• What you will do
The answer should hold every line of the listing, unchanged and free of images.

• Task inputs
_ _ _

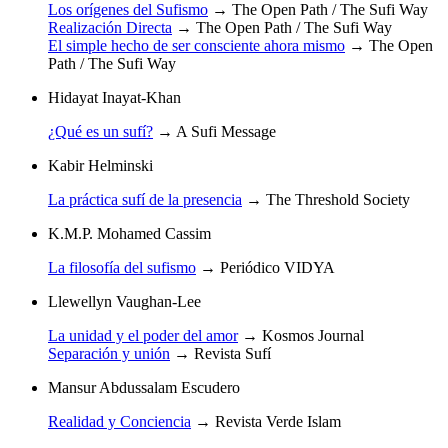
Los orígenes del Sufismo
→
The Open Path / The Sufi Way
Realización Directa
→
The Open Path / The Sufi Way
El simple hecho de ser consciente ahora mismo
→
The Open
Path / The Sufi Way
Hidayat Inayat-Khan
¿Qué es un sufí?
→
A Sufi Message
Kabir Helminski
La práctica sufí de la presencia
→
The Threshold Society
K.M.P. Mohamed Cassim
La filosofía del sufismo
→
Periódico VIDYA
Llewellyn Vaughan-Lee
La unidad y el poder del amor
→
Kosmos Journal
Separación y unión
→
Revista Sufí
Mansur Abdussalam Escudero
Realidad y Conciencia
→
Revista Verde Islam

_ _ _

• Result below
Los orígenes del Sufismo
→
The Open Path / The Sufi Way
Realización Directa
→
The Open Path / The Sufi Way
El simple hecho de ser consciente ahora mismo
→
The Open
Path / The Sufi Way
Hidayat Inayat-Khan
¿Qué es un sufí?
→
A Sufi Message
Kabir Helminski
La práctica sufí de la presencia
→
The Threshold Society
K.M.P. Mohamed Cassim
La filosofía del sufismo
→
Periódico VIDYA
Llewellyn Vaughan-Lee
La unidad y el poder del amor
→
Kosmos Journal
Separación y unión
→
Revista Sufí
Mansur Abdussalam Escudero
Realidad y Conciencia
→
Revista Verde Islam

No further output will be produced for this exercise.